● Extract provided:
The water-gas shift reaction is also influenced by the partial pressures of carbon monoxide and water. The reaction rate increases with the increased partial pressure of carbon monoxide and decreasing partial pressure of water. The reaction is typically carried out in a reactor with a fixed volume and pressure, with the composition of the reaction mixture being controlled by the feed stream composition.
3. Catalyst
A catalyst is usually required to carry out the water-gas shift reaction. Iron oxide and copper oxide are commonly used catalysts, but other catalysts, such as cobalt and nickel oxides, Aluminium, Chromium, Zinc can also be used. The choice of catalyst depends on the reaction conditions, and the optimum catalyst varies depending on the temperature and pressure conditions being used. Handbook of industrial chemistry and biotechnology.

● Information supplied:
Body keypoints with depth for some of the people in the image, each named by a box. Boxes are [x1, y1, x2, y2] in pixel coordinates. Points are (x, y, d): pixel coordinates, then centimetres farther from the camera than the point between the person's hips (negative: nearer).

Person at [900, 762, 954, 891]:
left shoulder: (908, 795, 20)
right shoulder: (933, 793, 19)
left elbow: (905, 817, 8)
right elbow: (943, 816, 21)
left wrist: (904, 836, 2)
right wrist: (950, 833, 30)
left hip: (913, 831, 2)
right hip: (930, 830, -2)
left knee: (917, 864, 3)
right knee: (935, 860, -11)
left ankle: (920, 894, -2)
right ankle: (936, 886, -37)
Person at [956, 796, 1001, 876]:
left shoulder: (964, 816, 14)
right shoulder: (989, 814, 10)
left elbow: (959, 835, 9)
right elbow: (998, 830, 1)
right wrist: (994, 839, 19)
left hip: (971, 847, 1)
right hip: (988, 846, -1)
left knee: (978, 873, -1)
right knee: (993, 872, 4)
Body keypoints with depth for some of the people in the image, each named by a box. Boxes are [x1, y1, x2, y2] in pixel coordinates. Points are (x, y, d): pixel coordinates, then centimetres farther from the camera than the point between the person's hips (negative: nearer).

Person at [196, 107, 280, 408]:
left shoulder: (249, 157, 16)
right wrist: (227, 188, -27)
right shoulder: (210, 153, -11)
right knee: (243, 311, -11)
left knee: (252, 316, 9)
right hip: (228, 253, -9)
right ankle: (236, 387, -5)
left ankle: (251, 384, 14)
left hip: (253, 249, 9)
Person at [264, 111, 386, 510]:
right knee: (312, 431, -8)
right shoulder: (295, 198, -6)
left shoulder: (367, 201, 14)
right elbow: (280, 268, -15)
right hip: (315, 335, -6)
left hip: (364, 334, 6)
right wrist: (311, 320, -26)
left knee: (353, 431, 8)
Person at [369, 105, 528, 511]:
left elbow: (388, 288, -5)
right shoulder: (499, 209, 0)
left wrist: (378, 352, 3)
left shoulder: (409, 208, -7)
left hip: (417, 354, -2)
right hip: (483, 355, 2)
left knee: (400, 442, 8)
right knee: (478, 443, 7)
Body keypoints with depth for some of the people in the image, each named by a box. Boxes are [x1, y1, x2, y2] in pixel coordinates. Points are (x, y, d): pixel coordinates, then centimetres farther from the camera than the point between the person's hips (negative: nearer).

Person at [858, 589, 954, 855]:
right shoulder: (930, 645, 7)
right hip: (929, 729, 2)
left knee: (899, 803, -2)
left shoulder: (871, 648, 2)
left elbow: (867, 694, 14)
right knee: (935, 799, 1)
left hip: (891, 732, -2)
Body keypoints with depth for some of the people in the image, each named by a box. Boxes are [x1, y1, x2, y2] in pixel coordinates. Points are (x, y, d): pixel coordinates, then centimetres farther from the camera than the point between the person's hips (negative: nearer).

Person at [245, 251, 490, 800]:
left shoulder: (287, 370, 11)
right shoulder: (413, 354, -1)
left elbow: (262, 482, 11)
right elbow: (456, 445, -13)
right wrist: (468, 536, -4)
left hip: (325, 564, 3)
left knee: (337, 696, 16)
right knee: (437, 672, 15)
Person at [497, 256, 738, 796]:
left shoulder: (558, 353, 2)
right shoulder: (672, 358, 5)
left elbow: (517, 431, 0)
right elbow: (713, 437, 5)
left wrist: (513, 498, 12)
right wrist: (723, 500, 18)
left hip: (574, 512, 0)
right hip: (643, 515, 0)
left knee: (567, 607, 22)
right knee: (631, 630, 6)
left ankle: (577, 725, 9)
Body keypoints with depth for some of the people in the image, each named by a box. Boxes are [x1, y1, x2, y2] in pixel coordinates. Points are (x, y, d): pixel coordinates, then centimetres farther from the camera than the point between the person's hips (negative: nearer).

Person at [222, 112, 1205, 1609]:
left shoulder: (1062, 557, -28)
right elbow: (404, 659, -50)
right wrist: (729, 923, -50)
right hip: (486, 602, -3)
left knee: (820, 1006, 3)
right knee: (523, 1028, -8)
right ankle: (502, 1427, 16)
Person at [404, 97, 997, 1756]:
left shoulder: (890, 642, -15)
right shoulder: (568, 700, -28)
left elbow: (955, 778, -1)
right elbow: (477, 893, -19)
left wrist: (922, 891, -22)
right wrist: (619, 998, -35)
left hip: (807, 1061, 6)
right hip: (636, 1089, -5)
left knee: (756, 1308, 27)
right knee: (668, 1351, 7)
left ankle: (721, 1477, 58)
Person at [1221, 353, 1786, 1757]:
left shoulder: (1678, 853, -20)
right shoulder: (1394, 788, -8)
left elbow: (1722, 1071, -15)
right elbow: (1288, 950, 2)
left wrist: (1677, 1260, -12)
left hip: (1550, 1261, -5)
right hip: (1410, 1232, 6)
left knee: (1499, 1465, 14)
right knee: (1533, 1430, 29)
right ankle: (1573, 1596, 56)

● What to produce:
Please repeat word for word the part of the water-gas shift passage that begins at "The water-gas shift reaction is" and stops after "chemistry and biotechnology.".

● Solved problem:
The water-gas shift reaction is also influenced by the partial pressures of carbon monoxide and water. The reaction rate increases with the increased partial pressure of carbon monoxide and decreasing partial pressure of water. The reaction is typically carried out in a reactor with a fixed volume and pressure, with the composition of the reaction mixture being controlled by the feed stream composition.
3. Catalyst
A catalyst is usually required to carry out the water-gas shift reaction. Iron oxide and copper oxide are commonly used catalysts, but other catalysts, such as cobalt and nickel oxides, Aluminium, Chromium, Zinc can also be used. The choice of catalyst depends on the reaction conditions, and the optimum catalyst varies depending on the temperature and pressure conditions being used. Handbook of industrial chemistry and biotechnology.